Ces actions pourront déboucher sur la rédaction du PADE (Plan d’Action de Descente Energétique) fondé sur les ressources locales en tenant compte des politiques en place. Ce PADE reposera sur les travaux et actions menés précédemment. Afin d’en assurer la pérennité le PADE doit s’adapter aux changements et orientations politiques du territoire. 
R. Hopkins

dimanche 20 juin 2010

Transition town

Rob Hopkins explique l'origine de la creation des "Transition town".

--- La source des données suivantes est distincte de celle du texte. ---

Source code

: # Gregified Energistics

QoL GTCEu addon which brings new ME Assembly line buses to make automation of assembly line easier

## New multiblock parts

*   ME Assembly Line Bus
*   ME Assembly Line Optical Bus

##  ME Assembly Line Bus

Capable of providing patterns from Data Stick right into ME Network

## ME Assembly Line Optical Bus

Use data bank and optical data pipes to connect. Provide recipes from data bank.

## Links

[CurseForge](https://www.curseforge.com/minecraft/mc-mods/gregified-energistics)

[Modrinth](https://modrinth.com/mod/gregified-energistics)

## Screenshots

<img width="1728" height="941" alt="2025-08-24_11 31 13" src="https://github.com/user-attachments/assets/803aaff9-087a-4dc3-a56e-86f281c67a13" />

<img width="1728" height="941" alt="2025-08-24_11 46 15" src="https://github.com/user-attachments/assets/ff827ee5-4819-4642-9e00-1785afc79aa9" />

"Une ville en transition est une ville dans laquelle se déroule une initiative de transition, c'est-à-dire un processus impliquant la communauté et visant à assurer la résilience (capacité à encaisser les crises économiques et/ou écologiques) de la ville face au double défi que représentent le pic pétrolier et le dérèglement climatique."

samedi 8 décembre 2007

Dimitri Orlov

Dimitri Orlov est un ingénieur américain d'origine russe qui s'est fait connaître par son livre : "Reinventing Collapse:The Soviet Example and American Prospects" et par différents articles sur le web ou il traite de l'effondrement de l'URSS (dont il fut lui-même témoin) et du futur effondrement des US du en particulier selon lui au pic pétrolier. Au delà des comparaisons qu'il fait qui sont souvent pertinentes et acerbes, c'est son humour noir qui en fait un commentateur redoutable de l'"effondrement" de la société américaine.

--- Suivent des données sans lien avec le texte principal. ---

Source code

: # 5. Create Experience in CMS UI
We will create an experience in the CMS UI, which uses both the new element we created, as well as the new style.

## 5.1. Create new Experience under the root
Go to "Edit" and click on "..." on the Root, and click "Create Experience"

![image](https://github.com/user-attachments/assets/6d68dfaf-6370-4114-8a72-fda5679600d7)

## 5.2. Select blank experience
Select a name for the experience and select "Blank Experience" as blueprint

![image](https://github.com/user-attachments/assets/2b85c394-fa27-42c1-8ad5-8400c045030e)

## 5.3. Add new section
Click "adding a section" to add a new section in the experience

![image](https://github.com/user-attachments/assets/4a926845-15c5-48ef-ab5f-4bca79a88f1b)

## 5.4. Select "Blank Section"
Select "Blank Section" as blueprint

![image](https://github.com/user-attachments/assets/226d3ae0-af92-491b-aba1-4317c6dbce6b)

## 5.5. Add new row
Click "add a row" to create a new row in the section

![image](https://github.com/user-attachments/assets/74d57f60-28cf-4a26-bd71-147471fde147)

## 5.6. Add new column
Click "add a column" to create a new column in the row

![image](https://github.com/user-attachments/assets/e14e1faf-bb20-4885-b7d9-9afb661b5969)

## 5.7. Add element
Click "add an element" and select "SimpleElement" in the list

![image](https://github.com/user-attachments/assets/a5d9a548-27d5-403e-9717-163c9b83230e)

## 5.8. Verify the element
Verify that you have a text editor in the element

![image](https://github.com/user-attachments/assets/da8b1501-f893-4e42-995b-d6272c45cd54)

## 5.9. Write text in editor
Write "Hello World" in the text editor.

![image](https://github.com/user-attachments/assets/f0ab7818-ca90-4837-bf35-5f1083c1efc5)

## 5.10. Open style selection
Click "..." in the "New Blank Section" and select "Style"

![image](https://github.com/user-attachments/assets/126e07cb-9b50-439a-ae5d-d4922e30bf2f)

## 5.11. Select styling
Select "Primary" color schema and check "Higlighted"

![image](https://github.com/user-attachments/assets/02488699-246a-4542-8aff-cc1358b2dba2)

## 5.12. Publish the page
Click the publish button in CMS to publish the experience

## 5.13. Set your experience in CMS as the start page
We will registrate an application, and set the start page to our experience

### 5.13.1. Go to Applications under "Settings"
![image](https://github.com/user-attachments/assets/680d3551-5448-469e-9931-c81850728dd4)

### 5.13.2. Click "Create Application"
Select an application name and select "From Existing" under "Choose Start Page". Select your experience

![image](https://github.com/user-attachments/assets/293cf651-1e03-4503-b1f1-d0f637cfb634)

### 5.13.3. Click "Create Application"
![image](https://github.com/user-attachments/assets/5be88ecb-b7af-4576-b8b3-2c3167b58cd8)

Le mieux, pour conserver toute la force de son humour est de le lire en anglais : sur son blog www.cluborlov.blogspot.com. Par exemple :

Sinon, il y a aussi des traductions ici : http://www.orbite.info/traductions/dmitry_orlov/les_meilleures_pratiques_de_l_effondrement_social.html

Un petit extrait pour le plaisir :
Je pense que je préfère rester un simple touriste, parce que j'ai appris par l'expérience — heureusement, l'expérience d'autres gens — qu'être prévisionniste en effondrement de superpuissance n'est pas un bon choix de carrière. J'ai appris cela en observant ce qui est arrivé aux gens qui ont réussi à prévoir l'effondrement de l'Union soviétique. Savez-vous qui est Andreï Amalrik ? Vous voyez, c'est exactement ce que je veux dire. Il a prédit avec succès l'effondrement de l'Union soviétique. Il ne s'était trompé que d'une demi décennie. Cela a été une autre leçon précieuse pour moi, c'est pourquoi je ne donnerai pas la date exacte à laquelle les États-Unis deviendront les ex-États-Unis. Mais même si quelqu'un pouvait chorégraphier l'ensemble de l'événement, cela ne produirait guère de carrière, parce qu'une fois que tout commence à tomber en morceaux, les gens ont des choses bien plus importantes à s'occuper que de s'émerveiller des formidables capacités prédictives d'une quelconque Cassandre.